Traditional spray irrigation loses about a third of the water to evaporation and winds (Photo courtesy U.S. Geological Survey)
Although irrigation problems such as waterlogging, salting and silting go back several thousand years, aquifer depletion is new, Brown said. In the last half century, powerful diesel and electric pumps have made it possible to extract underground water much faster than it is replaced by rain and snowfall.

Already, many agricultural regions are pumping out more water than can be sustained. It takes about 1,000 tons of water to produce one ton of grain, the Institute estimates. Report co-author Sandra Postal estimates that the worldwide overpumping of water, concentrated in the U.S., China, India, North Africa and the Middle East, exceeds 160 billion tons a year - the equivalent of about 160 million tons of grain, or half the annual U.S. grain harvest.

"As globalization proceeds, water scarcity will cross international boundaries through world grain markets," Brown said. Rising grain prices will be the most obvious indicator of falling water tables. "We are artificially borrowing water from future generations," he said.


Falling water tables make it increasingly difficult to wrest crops from the desert in North Africa (Photo courtesy NASA)
As more countries reach a higher standard of living, water use in homes and cities is likely to increase as well. "We assume that with development, one day everyone will be able to take showers," Brown said. "We think at the Worldwatch Institute that water is the most underestimated resource issue that the world is facing."

The problem is projected to get much worse unless the world takes immediate steps to reduce water use, and to stabilize population.
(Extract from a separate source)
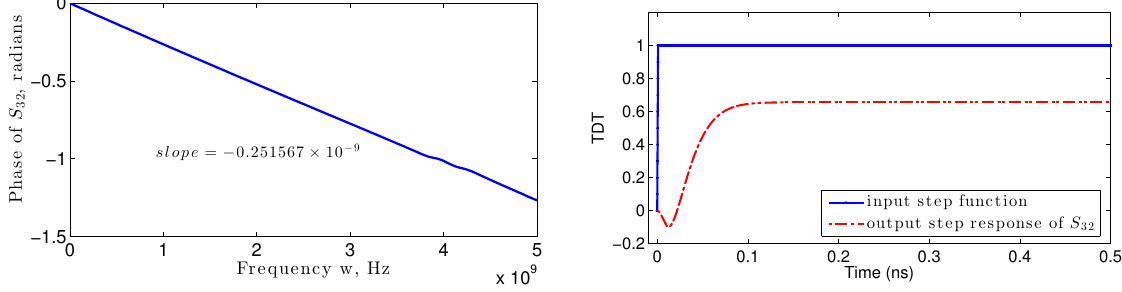
Figure 21. Left panel: phase of S as a function of frequency in the DDR4 module with 32 a DRAM package example. Its slope is − 0 . 251567 × 10 − 9 , which gives an approximation = 0 . 251567 × 10 − 9 / (2 π ) ≈ 0 . 04004 of the time delay T 0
In many developing countries, most already facing water shortages, population is still rising by millions each year.

In India, for example, the Institute reports that water demand is now almost double the sustainable yield of the country’s aquifers. Meanwhile, the country’s population is increasing by 18 million a year. More than half of India’s children are now malnourished and underweight. As wells run dry and irrigation becomes difficult or impossible, the corresponding decrease in grain production could spell death for millions.

Rising human demands can also cause the collapse of entire ecosystems through soil erosion, pollution and the decimation of forests. Shrinking forests and cropland and collapsing fisheries can all be traced back to expanding human populations, the Worldwatch Institute says. Already, many species are running out of room and resources needed for survival. If humans do not curb their population growth, Brown warns, people may be next in line.

Stabilizing population quickly depends on couples holding the line at two surviving children, which the Worldwatch Institute calls an achievable goal. Some 24 industrial countries have already reached population stability, and several developing countries, including South Korea, Taiwan and Thailand, are approaching stability.


Agronomist Jim Smart and Mexican farmers Miguel Morales Beltran and Hector Rodriquez Mediola discuss the 1996 drought that caused this irrigation ditch near Rio Bravo, Mexico, to dry up (Photo by Jack Dykinga, courtesy USDA's Agricultural Research Service)
Brown points to the need for better education, particularly for young women, and access to family planning services to help reduce family size. The Clinton Administration has proposed $165 million for family planning services overseas, but Brown says that falls well short of the amount the United Nations has proposed to help curb overpopulation.

"The scale and urgency of the challenges facing us in this century are unprecedented," said Brown. "We cannot overestimate the urgency of stabilizing ourselves, now six billion in number, and the natural systems on which we depend."